In August 1985, the Edwards Broadcasting Company reached an agreement to sell KRML to Wisdom Broadcasting Company, Inc. The FCC approved the deal on October 7, 1985, and the transaction was formally consummated on January 16, 1986. At the time of the sale, Wisdom Broadcasting Company was 100% owned by Gilbert F. Wisdom.

=== 1990s ===
During 1993 and 1994, KRML derived some of its programming from the satellite feed of KJAZ (92.7 FM) in San Francisco. KJAZ dropped its jazz format in 1994 to become a rock station, discontinuing the programming service.

Seeking to step back from day-to-day operations of KRML while retaining an ownership interest, Gilbert F. Wisdom applied to the FCC in December 1994 for permission to sell a 50% stake in Wisdom Broadcasting Company, Inc., to Alan P. Schultz. Along with this ownership split, Wisdom informed the FCC that Schultz would have effective control of the station's broadcast license. The FCC approved the deal on January 13, 1995, and the transaction was formally consummated on February 8, 1995.

=== 2000s ===
In March 2004, Wisdom and Schultz agreed to sell all of their shares in Wisdom Broadcasting Company, Inc., to David C. Kimball. To resolve various financial obligations within the company, Kimball paid Wisdom $725,000 for his 50% and paid Schultz $425,000 for his 50%. The FCC approved the license transfer on April 23, 2004, and the transaction was formally consummated on June 10, 2004. Kimball moved the station to the Eastwood Building in the center of Carmel.
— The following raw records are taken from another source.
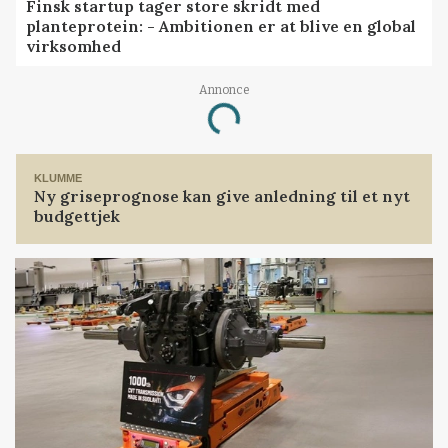
Finsk startup tager store skridt med
planteprotein: - Ambitionen er at blive en global
virksomhed
Annonce
Loading...
KLUMME
Ny griseprognose kan give anledning til et nyt
budgettjek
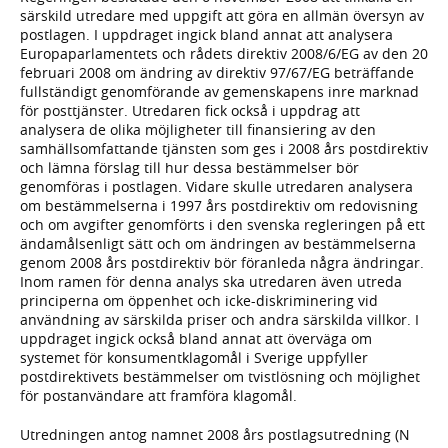
särskild utredare med uppgift att göra en allmän översyn av
postlagen. I uppdraget ingick bland annat att analysera
Europaparlamentets och rådets direktiv 2008/6/EG av den 20
februari 2008 om ändring av direktiv 97/67/EG beträffande
fullständigt genomförande av gemenskapens inre marknad
för posttjänster. Utredaren fick också i uppdrag att
analysera de olika möjligheter till finansiering av den
samhällsomfattande tjänsten som ges i 2008 års postdirektiv
och lämna förslag till hur dessa bestämmelser bör
genomföras i postlagen. Vidare skulle utredaren analysera
om bestämmelserna i 1997 års postdirektiv om redovisning
och om avgifter genomförts i den svenska regleringen på ett
ändamålsenligt sätt och om ändringen av bestämmelserna
genom 2008 års postdirektiv bör föranleda några ändringar.
Inom ramen för denna analys ska utredaren även utreda
principerna om öppenhet och icke-diskriminering vid
användning av särskilda priser och andra särskilda villkor. I
uppdraget ingick också bland annat att överväga om
systemet för konsumentklagomål i Sverige uppfyller
postdirektivets bestämmelser om tvistlösning och möjlighet
för postanvändare att framföra klagomål.
Utredningen antog namnet 2008 års postlagsutredning (N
In 2009, David C. Kimball declared personal bankruptcy. As part of the resolution of this financial situation, Kimball agree to transfer ownership of Wisdom Broadcasting Company, Inc., to Monterey County Bank. The bank already held a lien on the station's broadcast equipment and other property. The FCC approved the move on November 3, 2009, and the transaction was formally consummated the same day. The bank immediately began to seek a buyer for the station.

=== 2010s ===
In August 2011, the bank applied to the FCC for permission to transfer the KRML broadcast license from Wisdom Broadcasting Company, Inc., to Carmel Valley Athletic Club, Inc. This company is 100% owned by Scot E. McKay. The purchase price from the bank totaled just $150,000, a full million dollars less than David C. Kimball had paid for the station in 2004. (The bank had been asking for as much as $350,000.) Station property purchased include the transmitter building, broadcast tower, the station's license and intellectual properties, plus a 1998 Yamaha C5 conservatory grand piano. Excluded from the sale were the inventory of the jazz store, the Blackhawk music collection, various concert items, and a Hammond B3 organ. The FCC approved the deal on October 18, 2011, and the transaction was formally consummated on November 6, 2011. On October 15, 2012, the jazz format was dropped in favor of stunting as "Radio Yummy", in anticipation of a format change. KRML adopted a ten-song playlist and a new slogan, "Your hits over and over and over again." On Monday, October 29, 2012, Scot McKay explained that "Radio Yummy" was meant to show all that is bad with "corporate radio." He promised that KRML would be live and local and be responsive to the listeners. KRML changed its format to a broad-based adult album alternative format with several lifestyle programs (food and wine, travel, entertainment, local music) on weekends. The jazz format is now online only, at http://www.krml.com. Effective February 14, 2019, licensee CVAC, Inc. changed its name to KRML Radio, LLC.

=== 2023 ===
On Sunday, October 1 at 5pm, after a 15 year absence, jazz music returned to 94.7 KRML in Carmel / Monterey and online at www.krml.com, with the launch of the Just Jazz Radio Show with host LeRoy Downs. The weekly radio show, which airs every Sunday at 5pm, features a mix of jazz music, cutting edge new jazz as well as classic jazz from young jazz artists as well as music from jazz masters in a one hour live DJ hosted radio format.

== Film appearance ==
In the 1971 motion picture Play Misty for Me, KRML is the radio station where Dave (Clint Eastwood) is a DJ harassed by a caller, Evelyn (played by Jessica Walter) who wants him to play "Misty" for her. The broadcast studio and surrounding area appeared in the film.